The Gold Puzzle: The vast drop in the 10-year is a fat contributor to the dollar falling, too, but what explains gold down so much? The usual easy answer is dollar down, gold up and vice versa. If we have both of them down, the dollar drop must be attributed to a temporary condition. It’s still on the high side and likely to return to new highs, Well, we can’t remember this as a standard development. Commentary on gold has become increasingly bizarre over the past couple of years—since crypto came along.
Bloomberg writes that “Gold fell as the dollar jumped after President-elect Donald Trump threatened import tariffs of 25% on Canada and Mexico…. A stronger dollar reduces the allure of gold as it makes it more expensive for many buyers.” Except the dollar was not stronger yesterday overall. Bloomberg goes on: “Bullion traded near $2,620 an ounce after slumping 3.4% in the previous session on a deescalation of tensions in the Middle East that sapped haven demand.” Talk about cherry-picking.
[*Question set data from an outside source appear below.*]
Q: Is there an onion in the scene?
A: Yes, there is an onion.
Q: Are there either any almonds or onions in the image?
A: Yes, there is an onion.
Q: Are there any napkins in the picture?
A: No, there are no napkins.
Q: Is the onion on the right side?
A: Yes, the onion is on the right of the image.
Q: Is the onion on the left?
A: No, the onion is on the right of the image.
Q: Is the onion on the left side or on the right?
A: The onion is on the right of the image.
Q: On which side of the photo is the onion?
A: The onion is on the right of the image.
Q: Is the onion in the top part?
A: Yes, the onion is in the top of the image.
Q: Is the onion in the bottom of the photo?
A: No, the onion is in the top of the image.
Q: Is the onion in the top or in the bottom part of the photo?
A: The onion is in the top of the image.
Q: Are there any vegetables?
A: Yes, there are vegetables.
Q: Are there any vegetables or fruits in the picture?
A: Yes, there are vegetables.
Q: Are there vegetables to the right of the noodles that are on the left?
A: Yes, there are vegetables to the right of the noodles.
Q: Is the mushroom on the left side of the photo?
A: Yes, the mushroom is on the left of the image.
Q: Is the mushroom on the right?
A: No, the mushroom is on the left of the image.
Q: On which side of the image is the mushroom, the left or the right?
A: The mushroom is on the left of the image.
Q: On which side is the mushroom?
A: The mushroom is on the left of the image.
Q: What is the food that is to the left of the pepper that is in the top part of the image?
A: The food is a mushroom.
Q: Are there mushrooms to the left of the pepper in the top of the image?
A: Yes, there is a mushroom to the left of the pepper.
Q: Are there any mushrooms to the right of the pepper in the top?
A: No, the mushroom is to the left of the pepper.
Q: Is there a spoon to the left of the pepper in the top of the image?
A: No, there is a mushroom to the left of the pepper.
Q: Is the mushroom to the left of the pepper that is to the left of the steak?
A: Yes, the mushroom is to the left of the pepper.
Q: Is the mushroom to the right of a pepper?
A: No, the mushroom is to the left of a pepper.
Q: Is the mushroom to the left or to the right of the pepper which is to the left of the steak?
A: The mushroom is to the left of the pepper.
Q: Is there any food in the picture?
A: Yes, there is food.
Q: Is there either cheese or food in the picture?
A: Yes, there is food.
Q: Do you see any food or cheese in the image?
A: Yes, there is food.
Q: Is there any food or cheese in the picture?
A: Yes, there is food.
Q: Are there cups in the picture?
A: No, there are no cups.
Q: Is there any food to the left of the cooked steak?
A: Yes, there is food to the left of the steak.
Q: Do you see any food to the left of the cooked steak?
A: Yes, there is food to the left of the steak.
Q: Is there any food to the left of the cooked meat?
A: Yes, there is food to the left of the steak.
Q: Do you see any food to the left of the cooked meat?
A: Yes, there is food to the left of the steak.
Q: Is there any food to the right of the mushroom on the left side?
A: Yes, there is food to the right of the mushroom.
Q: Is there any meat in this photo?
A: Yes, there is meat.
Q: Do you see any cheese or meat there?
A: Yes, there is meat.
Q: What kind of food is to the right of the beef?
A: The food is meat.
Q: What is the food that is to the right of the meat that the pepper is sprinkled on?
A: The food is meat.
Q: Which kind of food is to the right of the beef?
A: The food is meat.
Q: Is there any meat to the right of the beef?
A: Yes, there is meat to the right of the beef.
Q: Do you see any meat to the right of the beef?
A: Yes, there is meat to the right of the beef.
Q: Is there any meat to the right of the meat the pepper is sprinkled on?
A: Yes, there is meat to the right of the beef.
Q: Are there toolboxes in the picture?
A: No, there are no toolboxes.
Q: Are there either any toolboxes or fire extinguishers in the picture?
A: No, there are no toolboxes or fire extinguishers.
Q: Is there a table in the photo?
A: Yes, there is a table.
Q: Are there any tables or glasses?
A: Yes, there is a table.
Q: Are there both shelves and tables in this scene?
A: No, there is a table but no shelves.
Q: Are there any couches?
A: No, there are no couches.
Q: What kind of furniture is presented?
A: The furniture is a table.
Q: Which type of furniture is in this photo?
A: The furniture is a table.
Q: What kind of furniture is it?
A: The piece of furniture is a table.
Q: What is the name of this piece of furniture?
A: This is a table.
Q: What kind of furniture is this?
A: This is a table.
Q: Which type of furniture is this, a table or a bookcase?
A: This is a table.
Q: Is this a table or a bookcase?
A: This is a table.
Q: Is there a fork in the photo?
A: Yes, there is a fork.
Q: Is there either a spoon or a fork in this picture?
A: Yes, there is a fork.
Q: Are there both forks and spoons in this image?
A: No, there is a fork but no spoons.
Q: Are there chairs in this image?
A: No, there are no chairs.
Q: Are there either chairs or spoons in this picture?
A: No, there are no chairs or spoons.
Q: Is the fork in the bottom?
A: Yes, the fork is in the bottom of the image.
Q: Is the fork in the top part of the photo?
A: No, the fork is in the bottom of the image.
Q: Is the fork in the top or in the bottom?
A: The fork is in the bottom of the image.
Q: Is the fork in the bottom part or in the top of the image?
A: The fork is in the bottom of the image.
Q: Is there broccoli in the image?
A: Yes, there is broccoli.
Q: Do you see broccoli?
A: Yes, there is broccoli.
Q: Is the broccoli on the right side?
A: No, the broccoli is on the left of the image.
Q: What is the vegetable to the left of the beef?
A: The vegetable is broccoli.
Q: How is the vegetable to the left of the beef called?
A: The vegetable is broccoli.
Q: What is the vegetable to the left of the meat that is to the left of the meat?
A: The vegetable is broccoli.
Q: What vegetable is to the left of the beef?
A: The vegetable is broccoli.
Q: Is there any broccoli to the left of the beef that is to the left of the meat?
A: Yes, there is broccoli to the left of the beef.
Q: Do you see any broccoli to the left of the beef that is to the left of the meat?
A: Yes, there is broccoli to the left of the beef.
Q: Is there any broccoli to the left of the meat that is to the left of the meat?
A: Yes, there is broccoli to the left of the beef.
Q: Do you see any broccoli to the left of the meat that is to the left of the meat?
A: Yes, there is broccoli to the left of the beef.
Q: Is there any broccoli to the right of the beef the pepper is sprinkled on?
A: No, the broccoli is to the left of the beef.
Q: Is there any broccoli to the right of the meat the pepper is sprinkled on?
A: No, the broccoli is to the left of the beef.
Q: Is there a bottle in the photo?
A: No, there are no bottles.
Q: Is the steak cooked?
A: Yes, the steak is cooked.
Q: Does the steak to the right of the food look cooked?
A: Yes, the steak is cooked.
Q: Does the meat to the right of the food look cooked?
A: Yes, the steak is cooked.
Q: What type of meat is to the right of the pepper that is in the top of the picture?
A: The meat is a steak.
For what it’s worth, we think the havoc Trump is about to wreak can only take gold higher. Bitcoin and its cousins are kind of fun, especially the part where advocates tie themselves in knots explaining that crypto has intrinsic value and is money. It has no intrinsic value and is not money. Money is trust—-trust that it can be used for transactions, is a store of value and is how we measure the value of things. Crypto has only the temporary trust of the people who own it that the other people who own it won’t jump ship. When trust flies out the window, as it is certain to do with predictable regularity, gold will be the beneficiary instead of crypto’s victim,
Central Bank meetings
ECB December 12.
Fed December 18.
BoE December 19.
Bank of Japan Dec 19.
Forecast
A ceasefire agreement may be pending in the Middle East and many expect Trump to get a deal with Putin that doesn’t give all of Ukraine to him. These factors are considered a prod to risk appetite. It’s also short-termism since neither issue is even remotely close to being “fixed.”
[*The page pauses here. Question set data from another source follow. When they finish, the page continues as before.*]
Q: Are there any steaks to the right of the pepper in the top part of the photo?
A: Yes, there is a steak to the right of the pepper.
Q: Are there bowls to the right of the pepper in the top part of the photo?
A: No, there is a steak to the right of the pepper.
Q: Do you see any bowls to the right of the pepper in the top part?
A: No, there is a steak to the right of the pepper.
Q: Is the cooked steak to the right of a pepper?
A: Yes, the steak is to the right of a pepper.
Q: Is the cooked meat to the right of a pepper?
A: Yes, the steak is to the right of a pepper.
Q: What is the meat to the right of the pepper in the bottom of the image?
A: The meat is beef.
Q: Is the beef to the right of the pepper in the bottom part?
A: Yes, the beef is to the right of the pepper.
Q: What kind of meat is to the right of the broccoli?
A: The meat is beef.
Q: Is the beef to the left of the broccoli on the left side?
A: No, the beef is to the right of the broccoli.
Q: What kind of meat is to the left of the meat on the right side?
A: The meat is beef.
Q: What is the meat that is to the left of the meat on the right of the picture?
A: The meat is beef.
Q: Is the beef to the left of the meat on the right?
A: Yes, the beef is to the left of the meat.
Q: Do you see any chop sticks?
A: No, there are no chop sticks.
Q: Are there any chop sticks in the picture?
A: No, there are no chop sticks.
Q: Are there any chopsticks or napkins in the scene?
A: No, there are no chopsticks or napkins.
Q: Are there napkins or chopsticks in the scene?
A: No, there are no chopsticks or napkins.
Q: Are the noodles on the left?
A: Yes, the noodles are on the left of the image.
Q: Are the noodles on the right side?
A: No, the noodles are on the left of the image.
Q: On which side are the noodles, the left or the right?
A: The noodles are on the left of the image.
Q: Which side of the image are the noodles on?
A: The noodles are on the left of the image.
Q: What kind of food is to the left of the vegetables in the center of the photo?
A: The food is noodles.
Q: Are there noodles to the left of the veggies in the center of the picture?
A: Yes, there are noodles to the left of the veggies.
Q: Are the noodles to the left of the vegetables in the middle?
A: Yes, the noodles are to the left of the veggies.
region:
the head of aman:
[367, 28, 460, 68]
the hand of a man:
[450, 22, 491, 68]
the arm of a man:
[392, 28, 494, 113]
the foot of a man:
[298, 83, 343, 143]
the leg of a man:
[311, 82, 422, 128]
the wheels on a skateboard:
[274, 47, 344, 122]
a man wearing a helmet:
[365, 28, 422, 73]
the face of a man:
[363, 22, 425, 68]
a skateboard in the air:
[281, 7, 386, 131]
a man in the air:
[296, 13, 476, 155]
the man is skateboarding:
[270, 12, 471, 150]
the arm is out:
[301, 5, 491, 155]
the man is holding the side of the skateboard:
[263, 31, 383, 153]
Similarly, analysts are scrambling to design the “disruption” that Musk and his gang might reasonably do, noting that bureaucratic herds do need to be culled from time to time (and it’s something the voter has wanted since just after Eisenhower). This is also wishful thinking, since reasonableness is not the style of this show.
It’s obvious that current inflation is still sticky and future inflation is likely to be horrendous. The disruption for US-UK and US-Europe ties has not left the front page since Nov 5. Those are two factors in the lead for expectation of risk-off, an end to Fed cuts, and terrified traders and investors piling into the dollar. Granted, these are longer-time issues, but we expect them to become clearer and more urgent as Jan 20 comes closer.
Tidbit: Comments by regional Fed presidents can take up all your day if you don’t watch out. But this time we should note that Minneapolis Fed Kashari says the 25 bp rate cut at the Dec meeting is well worth considering.
His argument is that the economy is more resilient than anyone had expected even at higher interest rates, meaning that pesky hypothetical, the “natural” rate, is likely higher than we thought, too. As Bloomberg summarizes, “The longer that resiliency continues, the more he thinks that shift might be structural and not merely temporary.”
This comment could well be the Fed’s reasoning when it dials back rate cut expectations for 2025.
Note to Readers: Thursday is a national holiday in the US. There are no reports on Thursday or Friday this week.